L’intégration de la nouvelle communauté libanaise : depuis 2019, Chypre voit de nouveau l’arrivée massive d’étudiants et d’actifs fuyant l’instabilité du Liban et de la Région et leur intégration est facilité par les liens religieux (par la présence de l’Église maronite), linguistiques (par l’assise de la francophonie à Chypre) ou économique (l’exemple est donné de l’entreprise franco-libanaise Murex installée à Nicosie depuis 2021) ; suite à la guerre du 7 octobre 2023, de nombreux Libanais ont déclarer commencer à apprendre le grec afin de prendre à terme prendre la nationalité chypriote.

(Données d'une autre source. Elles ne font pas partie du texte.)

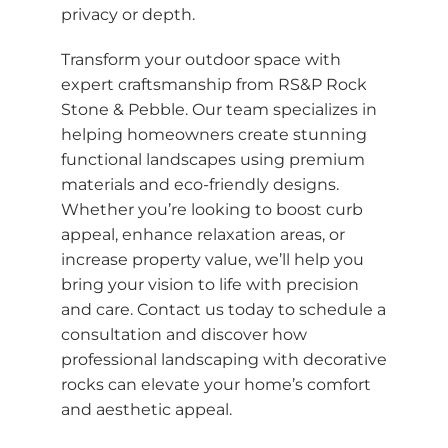
privacy or depth.
Transform your outdoor space with
expert craftsmanship from RS&P Rock
Stone & Pebble. Our team specializes in
helping homeowners create stunning
functional landscapes using premium
materials and eco-friendly designs.
Whether you’re looking to boost curb
appeal, enhance relaxation areas, or
increase property value, we’ll help you
bring your vision to life with precision
and care. Contact us today to schedule a
consultation and discover how
professional landscaping with decorative
rocks can elevate your home’s comfort
and aesthetic appeal.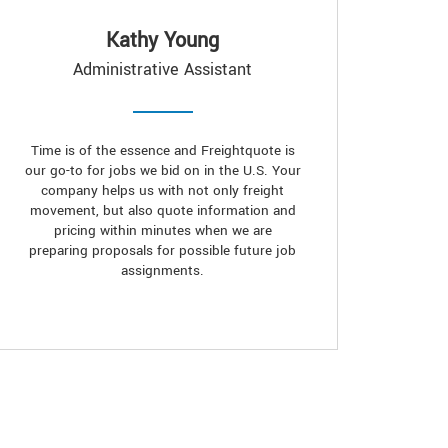
Kathy Young
Administrative Assistant
Time is of the essence and Freightquote is
our go-to for jobs we bid on in the U.S. Your
company helps us with not only freight
movement, but also quote information and
pricing within minutes when we are
preparing proposals for possible future job
assignments.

Les effets de la mondialisation sur le système universitaire chypriote : par l’arrivée de nouvelles universités privées étrangère, notamment l’Université du Lancashire central à Pyla en 2012, l’Université américaine de Beyrouth, dont le campus « Mediterraneeo » a été implanté en 2023 à Paphos, ou par une anglicisation accrue de l’enseignement supérieur parfois voulue par le corps enseignement mais toutefois freinée par le gouvernement qui souhaite que tous les Chypriotes hellénophones puissent étudier dans leur langue maternelle, sans discrimination.
Les sentiments de tolérance et de menace vis-à-vis des migrants : alors que la République de Chypre a le plus fort taux de migrants dans sa population, les migrants à Nicosie seraient bien tolérées d’abord selon leur appartenance religieuses puis leur apport économique et leur appartenance culturelle et leurs traditions mais moins en fonction de leur ethnicité d’origine et de la même manière leur appartenance n’est pas vue comme une menace mais à l’inverse la concurrence économique est, elle, perçue comme la première des menaces.
Des sujets qui nous concernent tous
Le Président de la République de Chypre s’est félicité que les recherches menées ne concernent pas prioritairement le problème chypriote, mais d’abord les mouvements de la société civile chypriote que l’étude de leur mécanisme permet de définir une coopération et une identité renouvelée pour parvenir à l’unité de l’île.
À cet égard, il a souligné l’importance pour la République de Chypre de ne pas avoir une action seulement centrée sur le problème chypriote mais d’acquérir internationalement une expertise et une reconnaissance sur des sujets tels que :
la lutte contre le changement climatique, pour la biodiversité, la résilience et l’adaptation face à ces enjeux ;
l’autonomisation des femmes en matière d’emploi ;
la réponse humanitaire, notamment récemment par la mise en place du corridor de Gaza ;
la construction d’alliances régionales, comme des mécanismes trilatéraux avec certains pays du Moyen-Orient, qui permettent de progresser, au-delà des différences politiques, sur des atouts et enjeux communs.
Le colloque a été clôturé par les étudiantes britannique et chypriote, respectivement Présidente et Vice-Présidente de l’association, Anna RUSIN et Ioanna CHRISTODOULIDES : Chypre est un terrain d’études remarquable pour comprendre les dynamiques qui traversent la Méditerranée et ses continents voisins et ces recherches permettent de sortir des préjugés et des essentialisations portés sur les pays et populations et minorités de la région du Proche-Orient.